Oleh: Muhammad Ardi Firdiansyah*
Beberapa hari ini masyarakat Indonesia sedang ramai membahas mengenai reshuffle Kabinet Indonesia Maju yang dipimpin oleh Presiden Jokowi. Reshuffle yang dilakukan oleh Jokowi kali ini bukan tanpa alasan. Banyak tanggapan dari masyarakat maupun pengamat politik bahwa kinerja para menteri Jokowi-Amin belum banyak dirasakan.
Bahkan banyak yang menganggap jabatan menteri hanya sebagai alat untuk memperkaya diri atau kelompoknya.
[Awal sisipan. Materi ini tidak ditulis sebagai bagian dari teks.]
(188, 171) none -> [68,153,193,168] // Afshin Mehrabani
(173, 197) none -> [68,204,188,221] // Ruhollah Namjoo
Hal tersebut dibuktikan dengan tertangkapnya Menteri Kelautan dan Perikanan Edhy Prabowo serta Menteri Sosial Juliari Batubara oleh Komisi Pemberantasan Korupsi.
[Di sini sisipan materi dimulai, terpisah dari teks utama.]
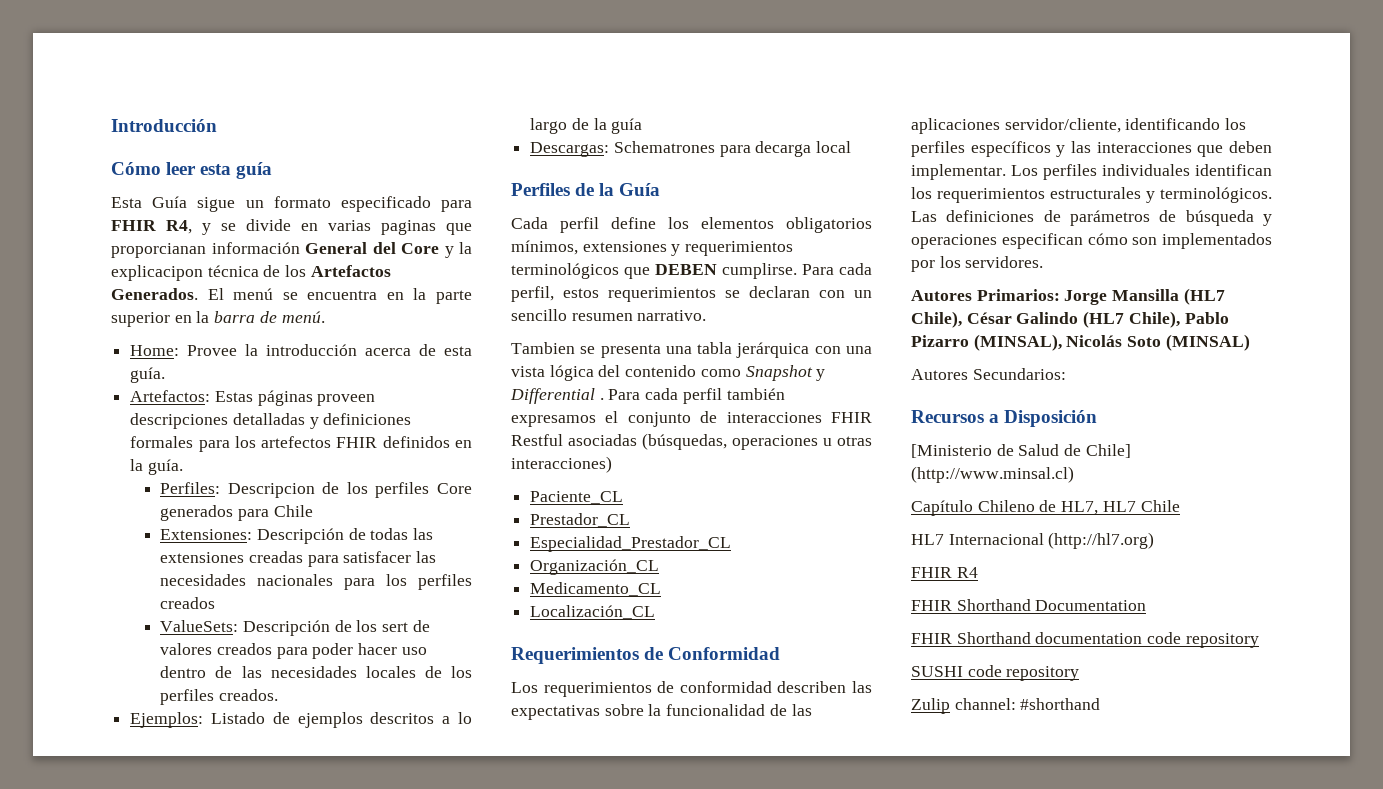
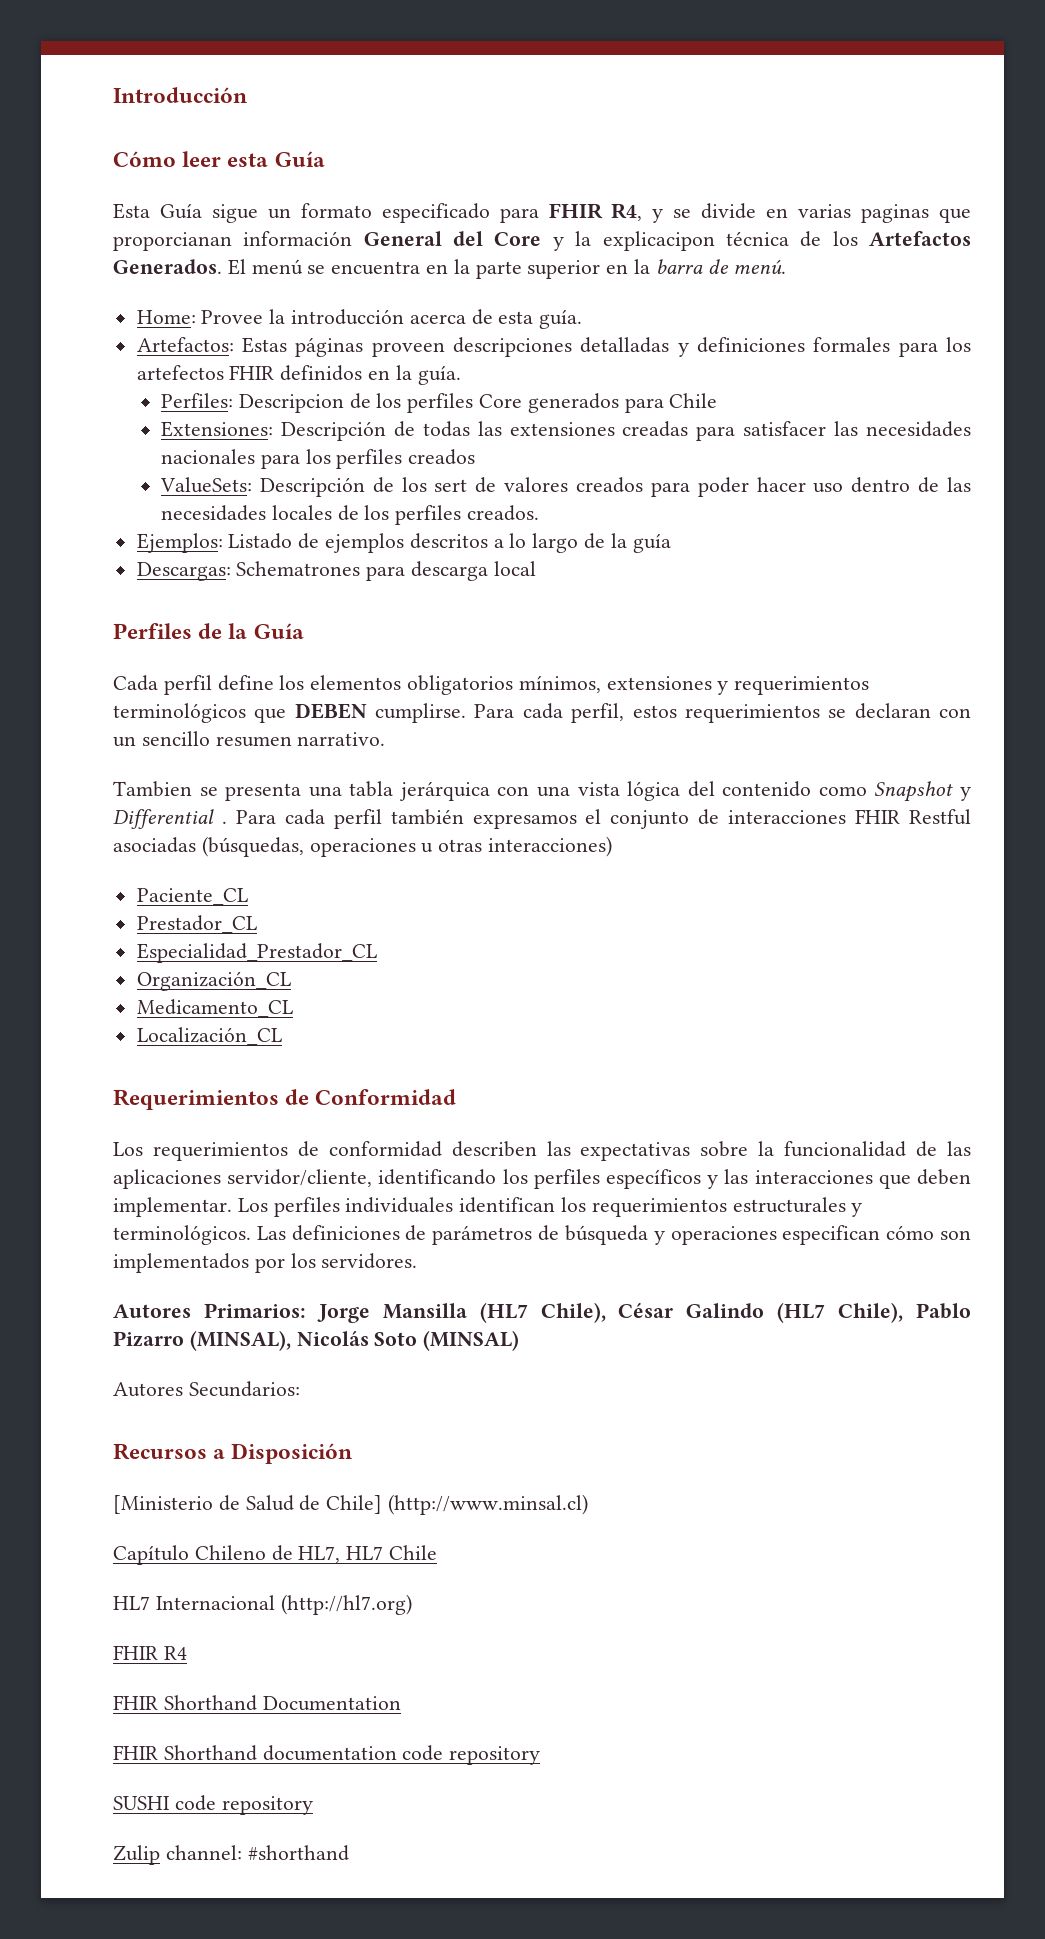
[236,162,273,179] guía -> [274,151,325,167] Guía
[755,141,812,157] decarga -> [411,561,489,581] descarga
Tertangkapnya dua menteri tersebut menjadi pukulan besar bagi Jokowi, dimana keduanya merupakan sosok yang sangat dekat dengan kekuasaan. Edhy Prabowo berasal dari partai Gerindra yang menjadi rival Jokowi-Amin saat Pilpres 2019 dan Juliari Batubara merupakan kader PDI-P yang notabene dipandang sebagai partai penguasa saat ini.
Hal tersebut membuat Jokowi harus memutar haluan agar kabinet Indonesia Maju tidak semakin terpuruk dalam pusaran korupsi. Setelah mempertimbangkan berbagai opsi, akhirnya Jokowi melakukan reshuffle terhadap beberapa menteri yang dianggap kinerjanya kurang baik sekaligus mengisi kursi menteri yang kosong.
Diantara nama-nama menteri baru tersebut ialah Budi Gunadi Sadikin, Sandiaga Uno, Yaqut Cholil Qoumas, M. Luthfi, Tri Rismaharini dan Wahyu Trenggono. Hal menarik lainnya adalah tawaran jabatan Wakil Menteri Pendidikan dan Kebudayaan (Wawendikbud) yang ditolak oleh Sekretaris Umum Pimpinan Pusat Muhammadiyah Abdul Mu’ti.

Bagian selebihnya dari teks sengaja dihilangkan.